In general, when I’m traveling around Brazil, I thrive on self-service and per kilo buffets. I love the variety (and the fact that I can pile 20 different mini meals onto my plate), the option of eating exactly the amount I want (in Brazil, aside from chic restaurants, most portions advertised on menus are large enough to feed two), and the affordability. Here are some of my favorites in 5 of Brazil’s biggest cities.

São PauloBio-Alternativa has an amazing vegetarian hot and cold all-you-can-eat buffet for R$22 ($13). Recipes are delicious and creative; for starters, there is a table full of gluten-free breads and crackers with interesting pates and dips, and for dessert, organic ice cream. The restaurant has two locations, but the nicest is the original, occupying a grand old mansion in the leafy residential bairro of Higienópolis.

Rio de Janeiro – Located in the heart of swanky Leblon, Fellini isn’t the cheapest kilo place in town, but it offers one of the most extensive and sophisticated buffets with the likes of foie gras ravioli, honey-lacquered duck, and lobster as well as more mundane options. There are also dishes for vegetarians and diabetics. Beware of weekend crowds.

Belo Horizonte – Hearty Mineiro cuisine is one of the richest culinary experiences you’ll ever have. Dona Lucinha is not the cheapest place to eat – but if you go on an empty stomach, your R$41 ($24) will get you unlimited access to every last delicacy ever dreamed up in Minas including the ambrosial doces at the dessert table.
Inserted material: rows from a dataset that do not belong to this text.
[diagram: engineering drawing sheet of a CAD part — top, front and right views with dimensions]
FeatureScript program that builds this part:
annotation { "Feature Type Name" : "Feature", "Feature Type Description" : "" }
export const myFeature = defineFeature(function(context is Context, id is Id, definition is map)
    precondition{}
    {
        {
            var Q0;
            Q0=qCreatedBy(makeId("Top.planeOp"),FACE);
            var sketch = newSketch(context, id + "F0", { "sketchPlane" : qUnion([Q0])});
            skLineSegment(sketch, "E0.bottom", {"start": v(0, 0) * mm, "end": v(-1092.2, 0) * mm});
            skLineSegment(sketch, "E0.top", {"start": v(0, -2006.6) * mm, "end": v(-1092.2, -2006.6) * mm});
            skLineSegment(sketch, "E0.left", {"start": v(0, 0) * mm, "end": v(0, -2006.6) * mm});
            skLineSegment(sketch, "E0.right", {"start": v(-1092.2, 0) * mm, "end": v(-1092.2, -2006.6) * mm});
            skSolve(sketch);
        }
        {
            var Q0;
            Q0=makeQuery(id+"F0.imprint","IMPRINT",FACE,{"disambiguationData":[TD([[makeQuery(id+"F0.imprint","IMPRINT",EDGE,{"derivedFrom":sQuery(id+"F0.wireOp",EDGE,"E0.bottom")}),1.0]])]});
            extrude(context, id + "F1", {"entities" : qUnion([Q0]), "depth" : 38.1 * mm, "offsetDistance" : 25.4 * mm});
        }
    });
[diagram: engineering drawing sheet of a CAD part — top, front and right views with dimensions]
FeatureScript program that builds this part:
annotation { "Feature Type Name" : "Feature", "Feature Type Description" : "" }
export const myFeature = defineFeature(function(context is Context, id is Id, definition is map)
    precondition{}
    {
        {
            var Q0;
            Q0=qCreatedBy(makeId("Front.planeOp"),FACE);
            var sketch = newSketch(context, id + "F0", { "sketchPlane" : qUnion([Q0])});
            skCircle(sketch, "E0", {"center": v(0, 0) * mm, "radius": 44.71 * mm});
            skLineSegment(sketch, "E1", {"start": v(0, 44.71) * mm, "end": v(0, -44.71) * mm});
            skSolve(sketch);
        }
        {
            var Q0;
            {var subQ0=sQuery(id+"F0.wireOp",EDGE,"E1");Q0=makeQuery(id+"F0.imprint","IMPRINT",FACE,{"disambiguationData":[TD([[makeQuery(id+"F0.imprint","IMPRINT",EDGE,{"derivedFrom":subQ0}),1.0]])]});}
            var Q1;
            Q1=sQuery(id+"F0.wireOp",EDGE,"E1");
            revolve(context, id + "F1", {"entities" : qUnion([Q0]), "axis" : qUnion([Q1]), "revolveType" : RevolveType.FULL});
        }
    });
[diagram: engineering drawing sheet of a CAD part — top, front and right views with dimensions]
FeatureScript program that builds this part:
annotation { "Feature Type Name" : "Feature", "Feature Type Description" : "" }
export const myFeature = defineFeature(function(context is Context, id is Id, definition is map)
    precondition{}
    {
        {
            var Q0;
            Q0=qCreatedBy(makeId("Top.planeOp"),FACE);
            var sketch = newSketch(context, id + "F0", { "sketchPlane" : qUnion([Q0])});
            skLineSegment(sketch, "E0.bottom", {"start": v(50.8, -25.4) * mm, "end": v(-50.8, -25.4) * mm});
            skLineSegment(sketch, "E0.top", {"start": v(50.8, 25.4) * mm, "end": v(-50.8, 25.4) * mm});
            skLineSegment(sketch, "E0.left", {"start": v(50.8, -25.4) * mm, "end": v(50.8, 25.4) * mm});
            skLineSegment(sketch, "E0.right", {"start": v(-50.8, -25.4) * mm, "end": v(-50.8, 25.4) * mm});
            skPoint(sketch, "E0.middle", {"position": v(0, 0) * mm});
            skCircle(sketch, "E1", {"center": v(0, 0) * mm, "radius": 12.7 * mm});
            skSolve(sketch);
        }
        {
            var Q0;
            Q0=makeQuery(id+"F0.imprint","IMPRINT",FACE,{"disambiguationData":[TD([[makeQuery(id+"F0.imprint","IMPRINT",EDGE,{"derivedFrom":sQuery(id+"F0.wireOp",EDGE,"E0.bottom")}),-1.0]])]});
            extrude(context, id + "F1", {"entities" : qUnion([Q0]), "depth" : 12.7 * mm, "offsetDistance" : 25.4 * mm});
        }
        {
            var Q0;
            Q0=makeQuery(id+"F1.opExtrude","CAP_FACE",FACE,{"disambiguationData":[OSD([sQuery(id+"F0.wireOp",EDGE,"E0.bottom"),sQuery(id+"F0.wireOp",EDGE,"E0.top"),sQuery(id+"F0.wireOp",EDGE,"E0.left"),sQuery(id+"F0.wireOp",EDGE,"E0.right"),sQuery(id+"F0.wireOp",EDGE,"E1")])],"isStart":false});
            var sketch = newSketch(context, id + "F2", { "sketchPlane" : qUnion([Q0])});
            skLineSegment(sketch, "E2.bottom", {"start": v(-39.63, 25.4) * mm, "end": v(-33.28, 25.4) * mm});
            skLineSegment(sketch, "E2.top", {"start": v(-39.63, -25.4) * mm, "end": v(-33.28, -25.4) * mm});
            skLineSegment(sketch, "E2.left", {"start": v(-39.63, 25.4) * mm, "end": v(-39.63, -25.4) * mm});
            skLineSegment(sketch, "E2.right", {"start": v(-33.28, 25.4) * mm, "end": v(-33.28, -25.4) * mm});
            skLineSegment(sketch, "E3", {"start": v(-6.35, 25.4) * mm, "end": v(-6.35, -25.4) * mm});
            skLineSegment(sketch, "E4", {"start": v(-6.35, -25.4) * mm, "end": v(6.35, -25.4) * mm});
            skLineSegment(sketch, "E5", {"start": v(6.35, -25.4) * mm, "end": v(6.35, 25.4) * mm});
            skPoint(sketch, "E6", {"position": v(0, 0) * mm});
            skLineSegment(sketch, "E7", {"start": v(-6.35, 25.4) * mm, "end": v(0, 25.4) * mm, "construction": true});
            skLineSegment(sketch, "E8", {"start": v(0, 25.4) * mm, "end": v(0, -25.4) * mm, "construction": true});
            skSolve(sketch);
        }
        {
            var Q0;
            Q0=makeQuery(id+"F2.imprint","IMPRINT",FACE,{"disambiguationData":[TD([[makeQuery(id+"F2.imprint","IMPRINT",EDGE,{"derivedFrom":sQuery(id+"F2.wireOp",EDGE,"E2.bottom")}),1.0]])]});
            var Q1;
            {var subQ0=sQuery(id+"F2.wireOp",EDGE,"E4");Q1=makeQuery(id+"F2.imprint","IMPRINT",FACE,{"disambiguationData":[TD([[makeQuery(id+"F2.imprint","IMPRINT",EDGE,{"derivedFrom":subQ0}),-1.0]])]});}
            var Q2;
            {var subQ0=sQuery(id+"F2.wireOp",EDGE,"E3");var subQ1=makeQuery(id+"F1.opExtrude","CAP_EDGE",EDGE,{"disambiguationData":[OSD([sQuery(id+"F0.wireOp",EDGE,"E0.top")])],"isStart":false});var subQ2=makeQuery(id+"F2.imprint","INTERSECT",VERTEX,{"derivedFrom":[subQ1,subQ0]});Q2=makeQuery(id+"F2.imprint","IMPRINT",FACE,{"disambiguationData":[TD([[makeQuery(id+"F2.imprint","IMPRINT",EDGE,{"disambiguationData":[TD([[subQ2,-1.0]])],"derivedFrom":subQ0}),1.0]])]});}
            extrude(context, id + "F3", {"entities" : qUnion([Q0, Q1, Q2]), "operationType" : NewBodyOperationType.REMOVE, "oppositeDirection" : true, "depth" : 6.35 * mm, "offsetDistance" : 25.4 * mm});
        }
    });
The charmingly rustic restaurant, centrally located in the neighborhood of Savassi, is modeled after a colonial farm house.

Brasília – With a great location – a 10-minute walk from the Eixo Monumental (which is a food and drink desert) – Don’ Durica is a laid-back upstairs restaurant with a nice range of choices – including some very good meat dishes – that provides much-needed sustenance after walking from Niemeyer monument to monument.

Salvador – I’m very lucky to live right around the corner from a terrific kilo restaurant, Saúde Brasil. Located in a beautifully renovated old house, with a wooden deck, in the residential neighborhood of Graça, the healthy dishes are an imaginative blending of local Bahian ingredients and recipes with rarities (for here) such as shiitake mushrooms, fresh snow peas, and radicchio.